Rendering of an urban park
Studio Precht has designed an urban park for social distancing ©Studio Precht

Studio Precht came up with a design proposal for a vacant plot in Vienna to be transformed into a park that would incorporate the rules of social distancing called 'Parc de la Distance'. Laid out in a swirling, maze-like pattern of circular, hedge-lined paths, the design was inspired by a fingerprint. What designers say is a nod to the thing we're all missing the most: human touch.

"Like a fingerprint, parallel lanes guide visitors through the undulating landscape. Every lane has a gateway on the entrance and exit, which indicates if the path is occupied or free to stroll. The lanes are distanced 240cm from each other and have a 90cm wide hedge as a division," explains designer Chris Precht.

A maze-like park design proposal
It has a maze-like design to keep people a safe distance apart © Studio Precht

Visitors walk along a granite gravel path and although they are visually separated most of the time, they might hear footsteps or pebbles from the neighbouring paths so as not to feel too isolated.
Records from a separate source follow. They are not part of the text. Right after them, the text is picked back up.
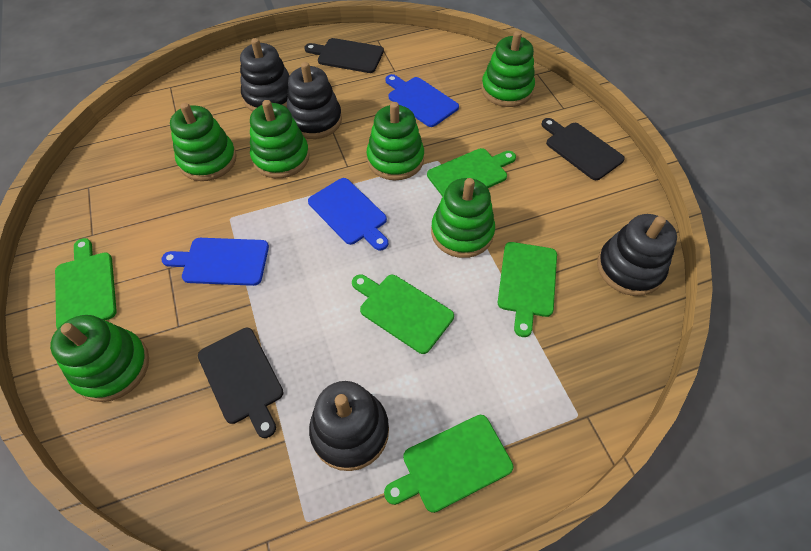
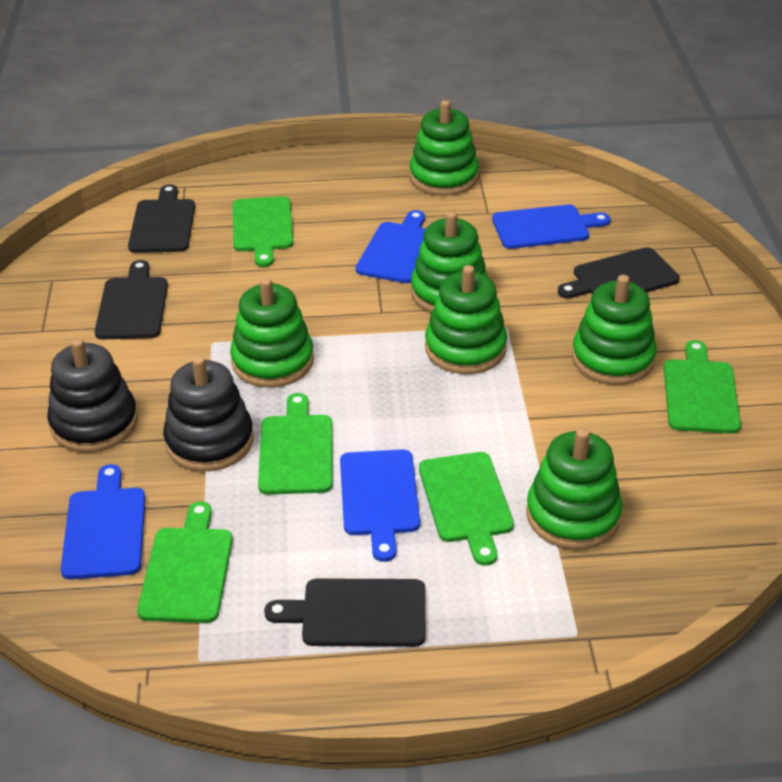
black cutting board: [198,328,284,438] [304,38,384,73] [541,118,625,180] = 3 -> [95,260,168,339] [128,184,195,253] [264,578,426,647] [558,247,680,298] = 4
black stacking toy: [240,38,289,112] [287,62,342,139] [309,381,389,471] [597,214,677,296] = 4 -> [47,338,138,453] [163,356,254,471] = 2
blue cutting board: [161,238,269,286] [308,178,388,251] [385,74,459,127] = 3 -> [61,464,146,579] [340,449,420,562] [356,210,426,283] [492,205,611,249] = 4

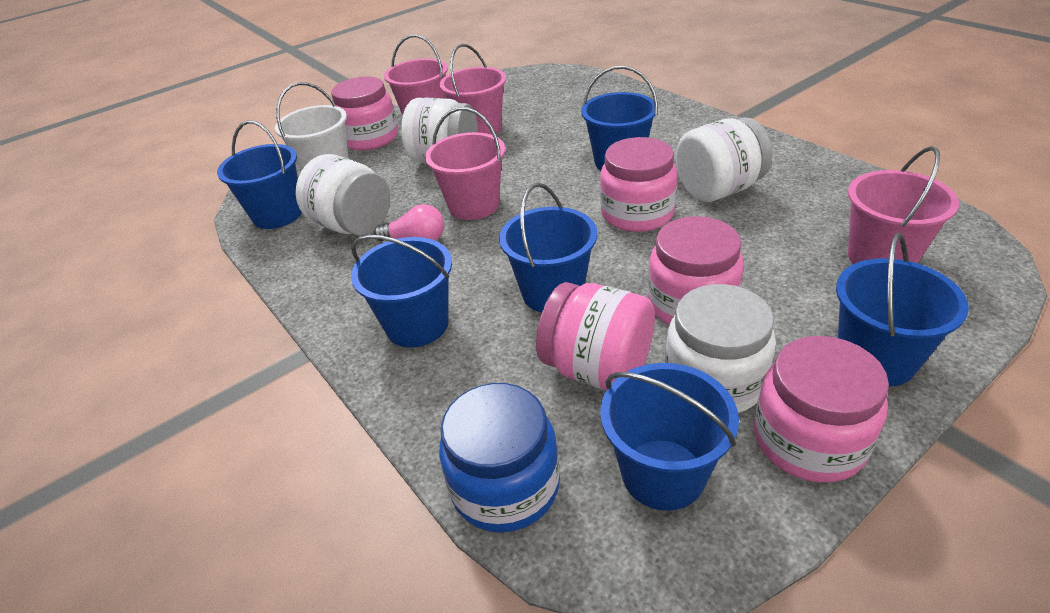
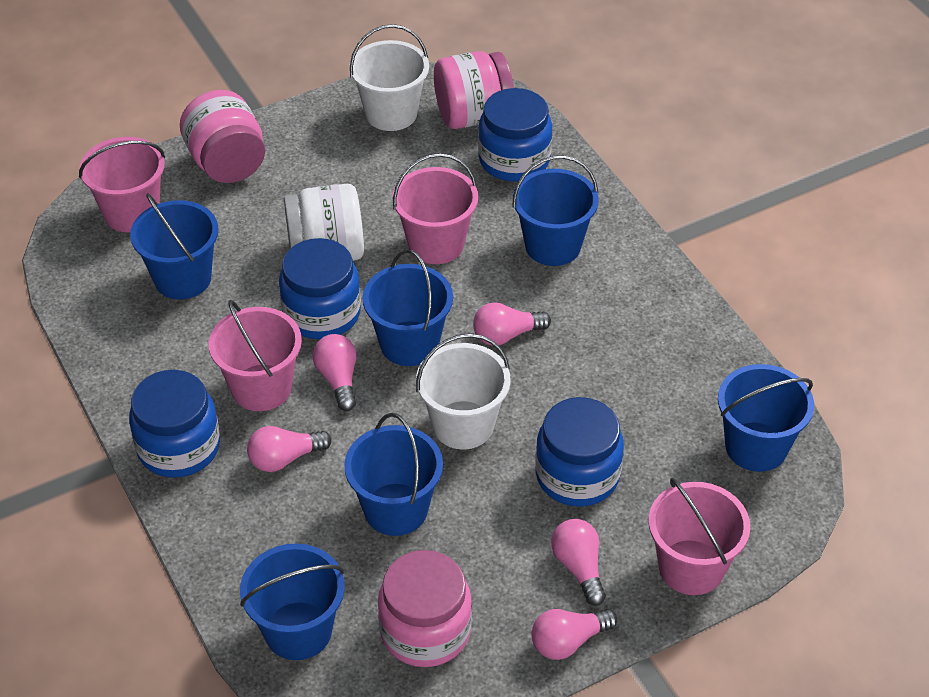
blue jar: [439,383,560,533] = 1 -> [129,370,220,478] [279,238,361,339] [478,88,552,182] [535,397,624,507] = 4
pink jar: [331,77,398,150] [536,282,655,390] [600,137,678,232] [648,216,744,325] [754,336,889,483] = 5 -> [180,90,265,183] [378,550,472,667] [434,51,514,129] = 3
pink light bulb: [374,204,444,241] = 1 -> [247,426,331,472] [313,334,357,411] [473,303,551,346] [532,609,617,660] [551,519,606,606] = 5
white bucket: [275,82,349,171] = 1 -> [350,24,429,131] [416,333,511,449] = 2
white jar: [296,154,390,235] [401,98,478,164] [665,284,776,413] [676,117,772,202] = 4 -> [284,184,364,261] = 1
Sometimes visitors are fully immersed by nature, other times they can pop their heads over the hedge to see across the garden. But at all times, they keep a safe physical distance from each other. Studio Precht says the paths follow the wavy patterns of a Japanese zen-garden towards a centre with fountains. From there, visitors continue to circulate outwards.

ParcdelaDistance_Precht (9).jpg
The design allows people to fully immerse themselves in nature ©Studio Precht

"The individual journey takes around 20 minutes and offers something very unique for bustling urban areas: A brief time of solitude. A temporary seclusion from the public. A moment to think, to meditate or just to walk alone through nature," adds Chris.

Although the proposal was designed with Vienna in mind, Studio Precht says it can be adapted anywhere and will stand the test of time, even when we can walk side-by-side again.